- The problem
Each of the entries beneath this task should be written out exactly.

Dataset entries
══════════════════════════════

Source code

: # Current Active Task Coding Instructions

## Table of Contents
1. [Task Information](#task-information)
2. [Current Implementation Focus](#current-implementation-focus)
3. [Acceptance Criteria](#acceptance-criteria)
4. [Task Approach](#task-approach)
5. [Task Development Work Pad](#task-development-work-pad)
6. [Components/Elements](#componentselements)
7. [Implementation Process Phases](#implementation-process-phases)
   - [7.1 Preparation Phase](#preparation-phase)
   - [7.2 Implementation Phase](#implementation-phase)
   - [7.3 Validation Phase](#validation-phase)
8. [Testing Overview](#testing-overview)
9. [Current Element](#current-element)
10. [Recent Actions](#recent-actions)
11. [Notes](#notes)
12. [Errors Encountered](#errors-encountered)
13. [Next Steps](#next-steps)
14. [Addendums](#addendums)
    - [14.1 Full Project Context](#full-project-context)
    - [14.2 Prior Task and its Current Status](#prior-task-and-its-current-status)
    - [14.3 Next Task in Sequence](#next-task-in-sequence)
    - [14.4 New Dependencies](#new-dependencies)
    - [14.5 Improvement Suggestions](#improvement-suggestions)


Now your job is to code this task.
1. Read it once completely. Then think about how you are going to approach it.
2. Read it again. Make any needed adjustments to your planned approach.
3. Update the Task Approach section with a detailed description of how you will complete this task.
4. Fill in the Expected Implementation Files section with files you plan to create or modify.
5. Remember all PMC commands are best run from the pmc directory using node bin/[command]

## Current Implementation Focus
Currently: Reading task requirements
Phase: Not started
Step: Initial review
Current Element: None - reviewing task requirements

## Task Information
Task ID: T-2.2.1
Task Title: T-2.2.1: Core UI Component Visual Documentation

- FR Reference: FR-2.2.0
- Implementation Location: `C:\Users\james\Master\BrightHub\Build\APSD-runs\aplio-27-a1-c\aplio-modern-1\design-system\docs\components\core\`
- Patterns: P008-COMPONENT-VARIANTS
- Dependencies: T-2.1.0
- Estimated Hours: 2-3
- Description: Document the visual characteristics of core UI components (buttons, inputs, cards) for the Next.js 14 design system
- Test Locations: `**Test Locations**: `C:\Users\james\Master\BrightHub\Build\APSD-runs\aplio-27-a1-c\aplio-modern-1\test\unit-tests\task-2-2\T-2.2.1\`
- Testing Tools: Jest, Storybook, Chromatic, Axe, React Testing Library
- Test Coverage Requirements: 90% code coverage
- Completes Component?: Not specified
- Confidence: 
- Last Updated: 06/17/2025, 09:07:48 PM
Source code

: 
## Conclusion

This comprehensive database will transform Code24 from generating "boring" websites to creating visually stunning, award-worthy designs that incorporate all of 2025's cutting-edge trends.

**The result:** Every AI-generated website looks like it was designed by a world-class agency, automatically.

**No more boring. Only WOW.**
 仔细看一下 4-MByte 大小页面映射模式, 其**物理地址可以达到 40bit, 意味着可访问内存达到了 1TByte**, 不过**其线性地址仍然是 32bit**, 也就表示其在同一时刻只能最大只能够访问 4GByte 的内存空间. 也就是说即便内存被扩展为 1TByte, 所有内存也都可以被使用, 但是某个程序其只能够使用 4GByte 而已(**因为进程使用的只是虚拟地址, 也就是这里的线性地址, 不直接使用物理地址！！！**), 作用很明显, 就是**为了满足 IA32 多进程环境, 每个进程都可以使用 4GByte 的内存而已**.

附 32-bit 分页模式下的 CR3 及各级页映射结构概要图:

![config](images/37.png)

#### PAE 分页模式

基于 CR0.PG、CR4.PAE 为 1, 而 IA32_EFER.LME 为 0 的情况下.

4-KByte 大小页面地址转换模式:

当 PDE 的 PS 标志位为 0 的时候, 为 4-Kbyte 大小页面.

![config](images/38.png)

══════════════════════════════

- Task result
Source code

: # Current Active Task Coding Instructions

## Table of Contents
1. [Task Information](#task-information)
2. [Current Implementation Focus](#current-implementation-focus)
3. [Acceptance Criteria](#acceptance-criteria)
4. [Task Approach](#task-approach)
5. [Task Development Work Pad](#task-development-work-pad)
6. [Components/Elements](#componentselements)
7. [Implementation Process Phases](#implementation-process-phases)
   - [7.1 Preparation Phase](#preparation-phase)
   - [7.2 Implementation Phase](#implementation-phase)
   - [7.3 Validation Phase](#validation-phase)
8. [Testing Overview](#testing-overview)
9. [Current Element](#current-element)
10. [Recent Actions](#recent-actions)
11. [Notes](#notes)
12. [Errors Encountered](#errors-encountered)
13. [Next Steps](#next-steps)
14. [Addendums](#addendums)
    - [14.1 Full Project Context](#full-project-context)
    - [14.2 Prior Task and its Current Status](#prior-task-and-its-current-status)
    - [14.3 Next Task in Sequence](#next-task-in-sequence)
    - [14.4 New Dependencies](#new-dependencies)
    - [14.5 Improvement Suggestions](#improvement-suggestions)


Now your job is to code this task.
1. Read it once completely. Then think about how you are going to approach it.
2. Read it again. Make any needed adjustments to your planned approach.
3. Update the Task Approach section with a detailed description of how you will complete this task.
4. Fill in the Expected Implementation Files section with files you plan to create or modify.
5. Remember all PMC commands are best run from the pmc directory using node bin/[command]

## Current Implementation Focus
Currently: Reading task requirements
Phase: Not started
Step: Initial review
Current Element: None - reviewing task requirements

## Task Information
Task ID: T-2.2.1
Task Title: T-2.2.1: Core UI Component Visual Documentation

- FR Reference: FR-2.2.0
- Implementation Location: `C:\Users\james\Master\BrightHub\Build\APSD-runs\aplio-27-a1-c\aplio-modern-1\design-system\docs\components\core\`
- Patterns: P008-COMPONENT-VARIANTS
- Dependencies: T-2.1.0
- Estimated Hours: 2-3
- Description: Document the visual characteristics of core UI components (buttons, inputs, cards) for the Next.js 14 design system
- Test Locations: `**Test Locations**: `C:\Users\james\Master\BrightHub\Build\APSD-runs\aplio-27-a1-c\aplio-modern-1\test\unit-tests\task-2-2\T-2.2.1\`
- Testing Tools: Jest, Storybook, Chromatic, Axe, React Testing Library
- Test Coverage Requirements: 90% code coverage
- Completes Component?: Not specified
- Confidence: 
- Last Updated: 06/17/2025, 09:07:48 PM
Source code

: 
## Conclusion

This comprehensive database will transform Code24 from generating "boring" websites to creating visually stunning, award-worthy designs that incorporate all of 2025's cutting-edge trends.

**The result:** Every AI-generated website looks like it was designed by a world-class agency, automatically.

**No more boring. Only WOW.**
 仔细看一下 4-MByte 大小页面映射模式, 其**物理地址可以达到 40bit, 意味着可访问内存达到了 1TByte**, 不过**其线性地址仍然是 32bit**, 也就表示其在同一时刻只能最大只能够访问 4GByte 的内存空间. 也就是说即便内存被扩展为 1TByte, 所有内存也都可以被使用, 但是某个程序其只能够使用 4GByte 而已(**因为进程使用的只是虚拟地址, 也就是这里的线性地址, 不直接使用物理地址！！！**), 作用很明显, 就是**为了满足 IA32 多进程环境, 每个进程都可以使用 4GByte 的内存而已**.

附 32-bit 分页模式下的 CR3 及各级页映射结构概要图:

![config](images/37.png)

#### PAE 分页模式

基于 CR0.PG、CR4.PAE 为 1, 而 IA32_EFER.LME 为 0 的情况下.

4-KByte 大小页面地址转换模式:

当 PDE 的 PS 标志位为 0 的时候, 为 4-Kbyte 大小页面.

![config](images/38.png)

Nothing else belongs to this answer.